Because it’s easy to swallow. I mean, 3 weeks? Anyone can do anything for 3 weeks! And then, like magic– suddenly, a person can be that kind of person who runs every day, drinks only water every day or eats only vegetables.

Truth is, a study in 2009 showed that– depending on the person– it can take anywhere between 18- 254 days to change habitual behavior.

254 Day Fix just doesn’t have the same ring to it.

It’s not inspiring, it doesn’t motivate people to get up, get out and develop themselves as a person. As a motivational speaker– I imagine opening with “It only takes a person 254 days to improve themselves!” would not be good for business.

But someone once told me something that totally turned my life around– it was when we first started training for some ridiculously masochistic race or something and I was having an Andy Dwyer moment:

andy dwyer

It had to be Sister because Sister is the only one who would tell me something like this:

“You don’t need to stay motivated. You just need to stay disciplined.” 

She then probably dumped a bottle of water on my head and physically kicked me in the butt until I finished running up a death hill or something.
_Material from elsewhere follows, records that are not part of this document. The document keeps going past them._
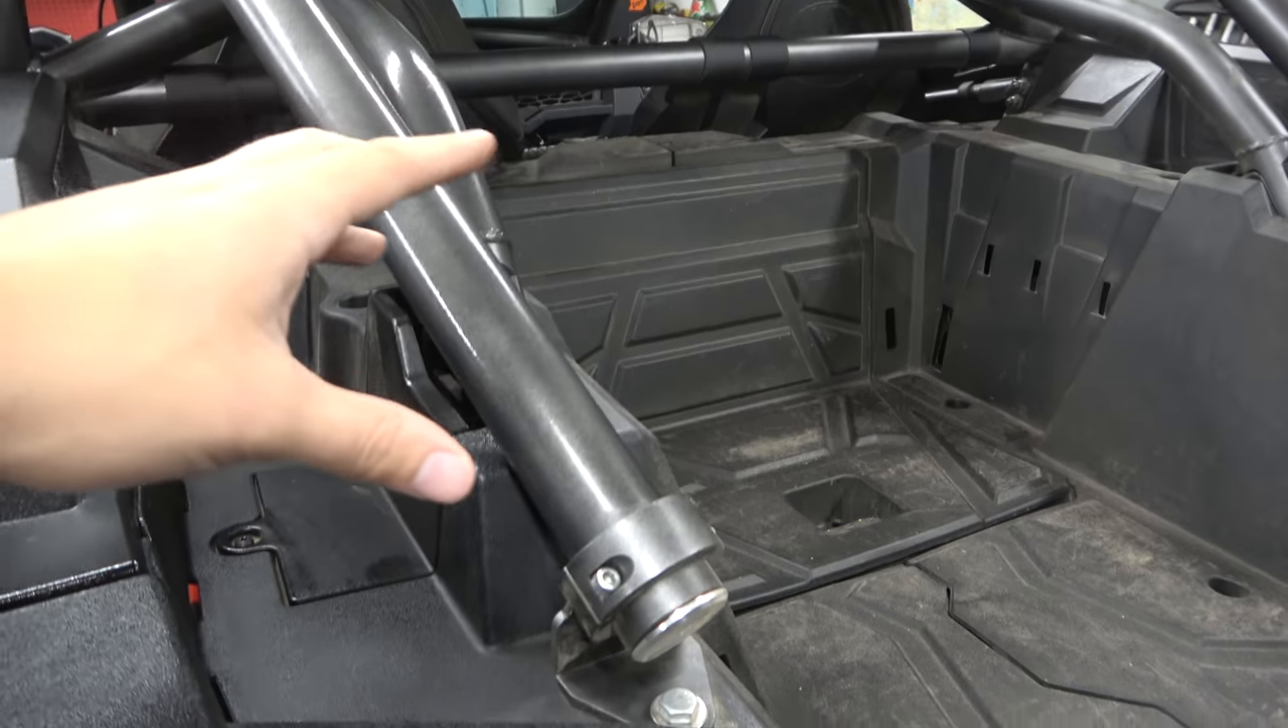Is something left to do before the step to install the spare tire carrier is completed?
Yes.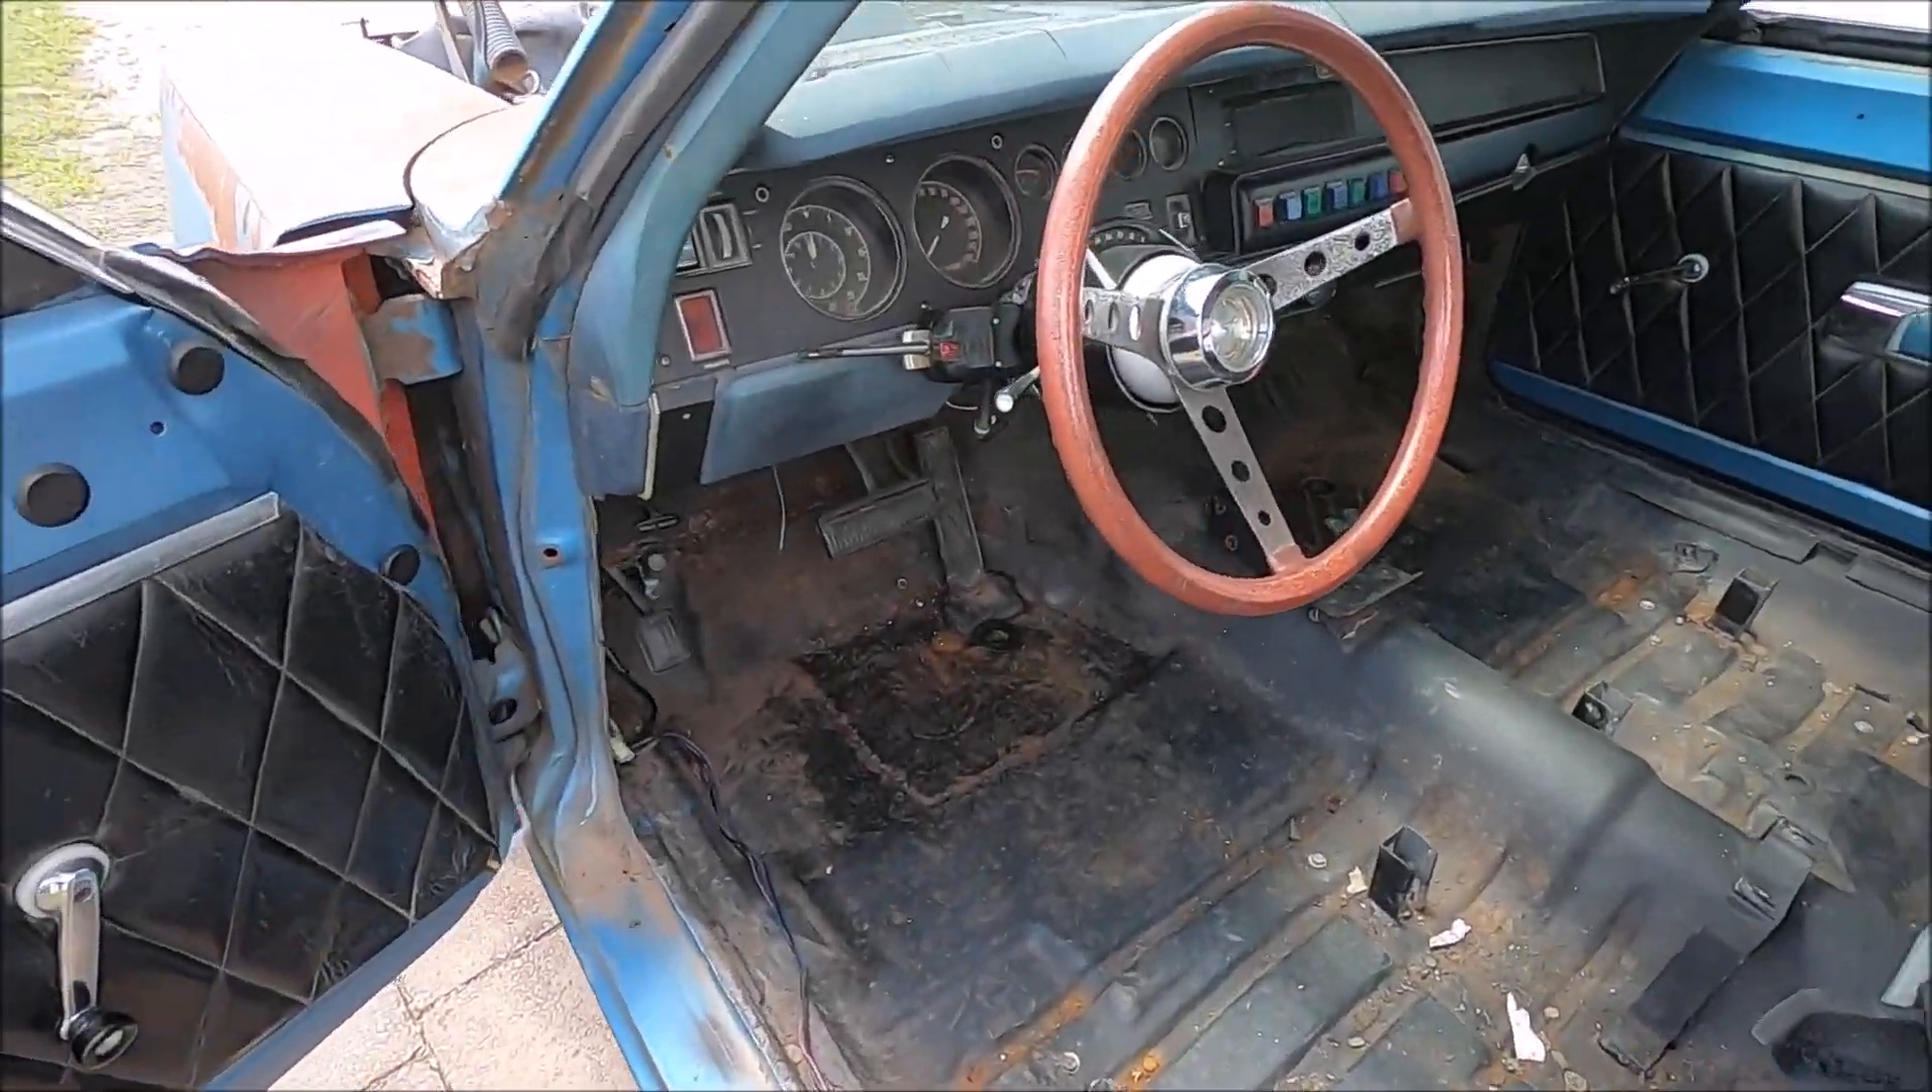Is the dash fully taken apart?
No.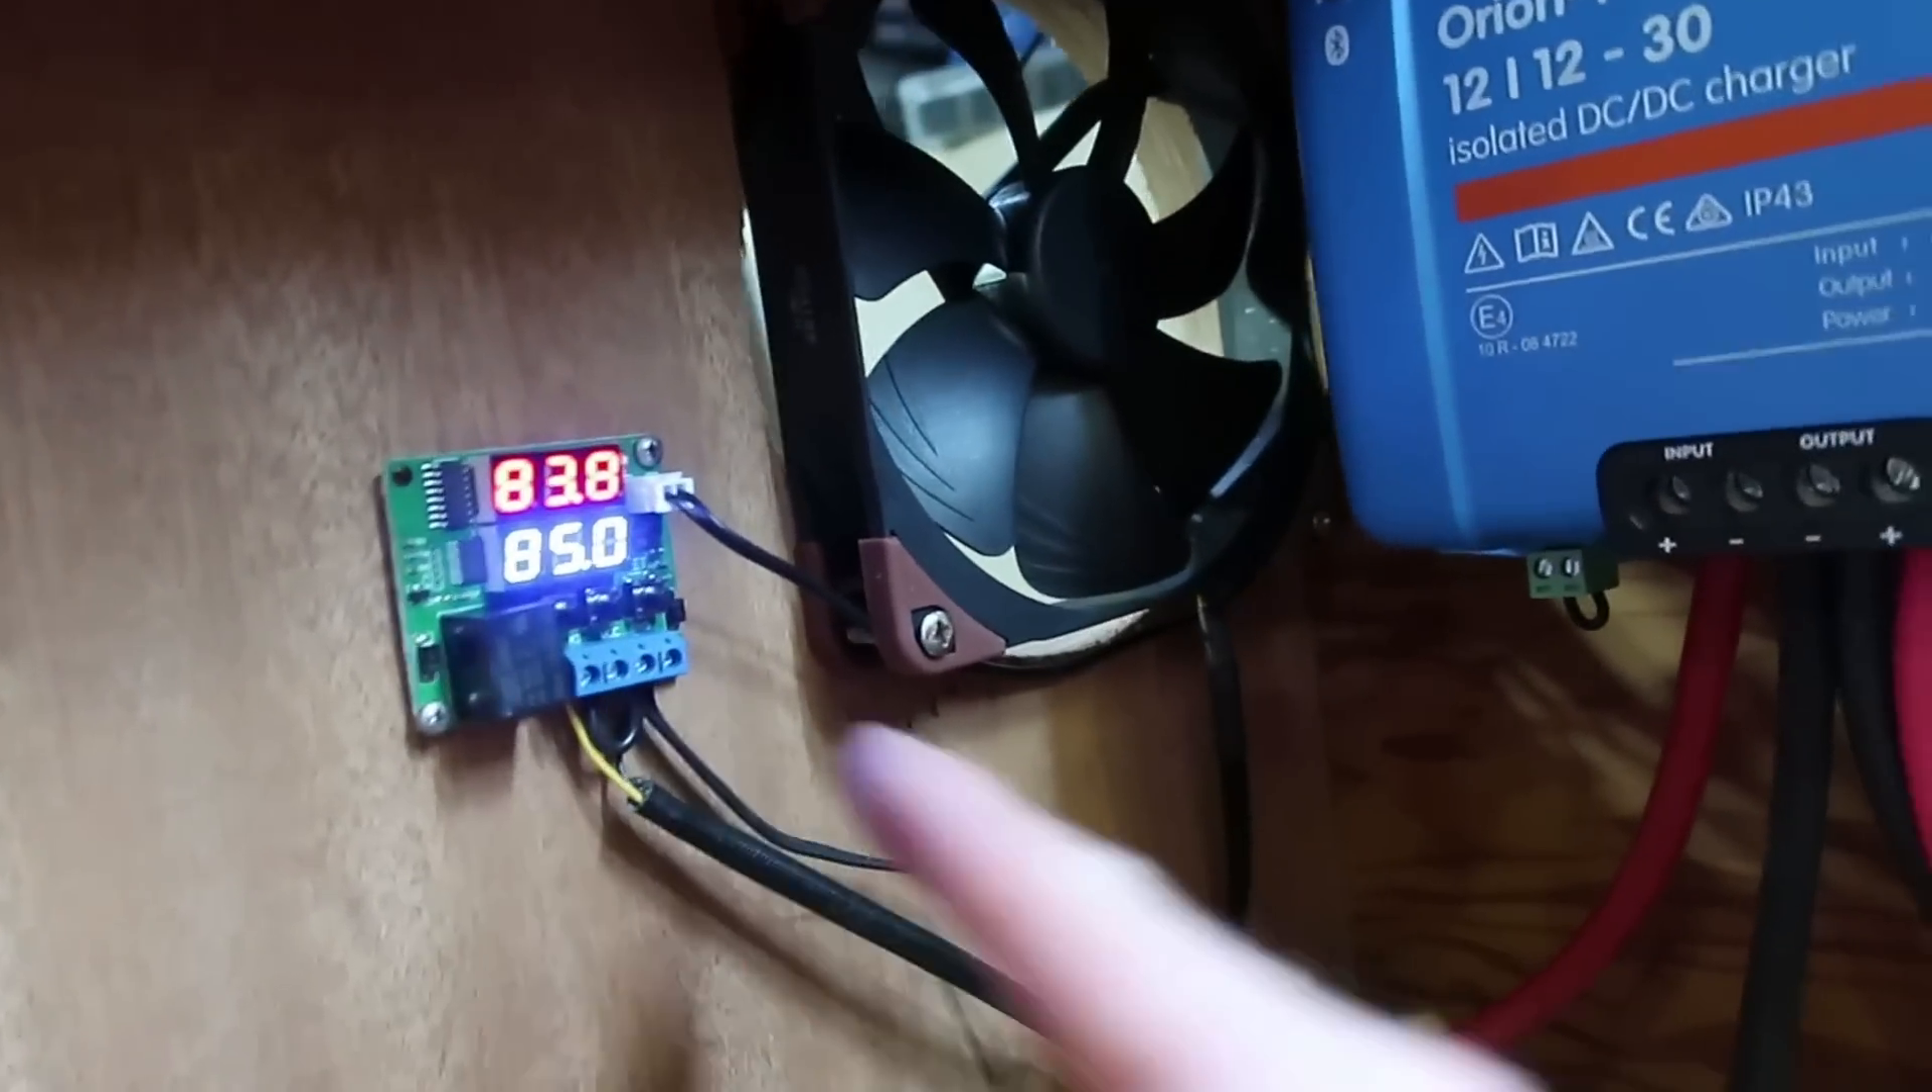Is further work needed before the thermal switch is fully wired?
No.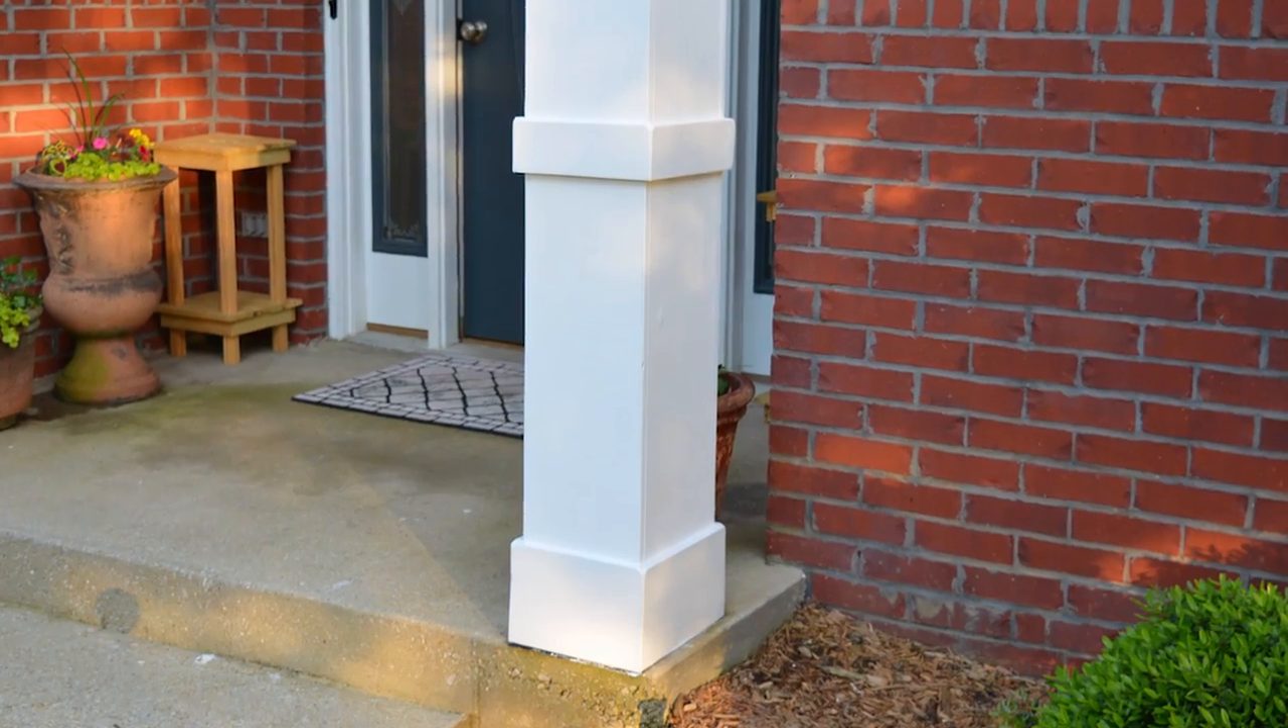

“But Amber!” You’re probably not asking youself but for the sake of continuing this entry, I’m going to pretend you are. “What is all of this talk about making it to Day 30? Isn’t that how long you’re waiting for MM to become habit”

Nope.

I give 30 days to any new thing I bring into my life (except for sobriety, which I gave 90 days because really, the first 30 days are just a person coming out of the fog in a weeping, proverbially shit-stained mess but…another post for another time). 30 days, I figure, gives me a big enough sample to decide whether or not I like this new thing in my life and want to continue to keep it there.

So…with all of that being said.

I just realized that the company christmas party is this Friday and I need to make a metric shit ton of marshmallows. So I hope whoever reads this has a wonderful day and finds the discipline (not motivation) within themselves to keep on keeping on.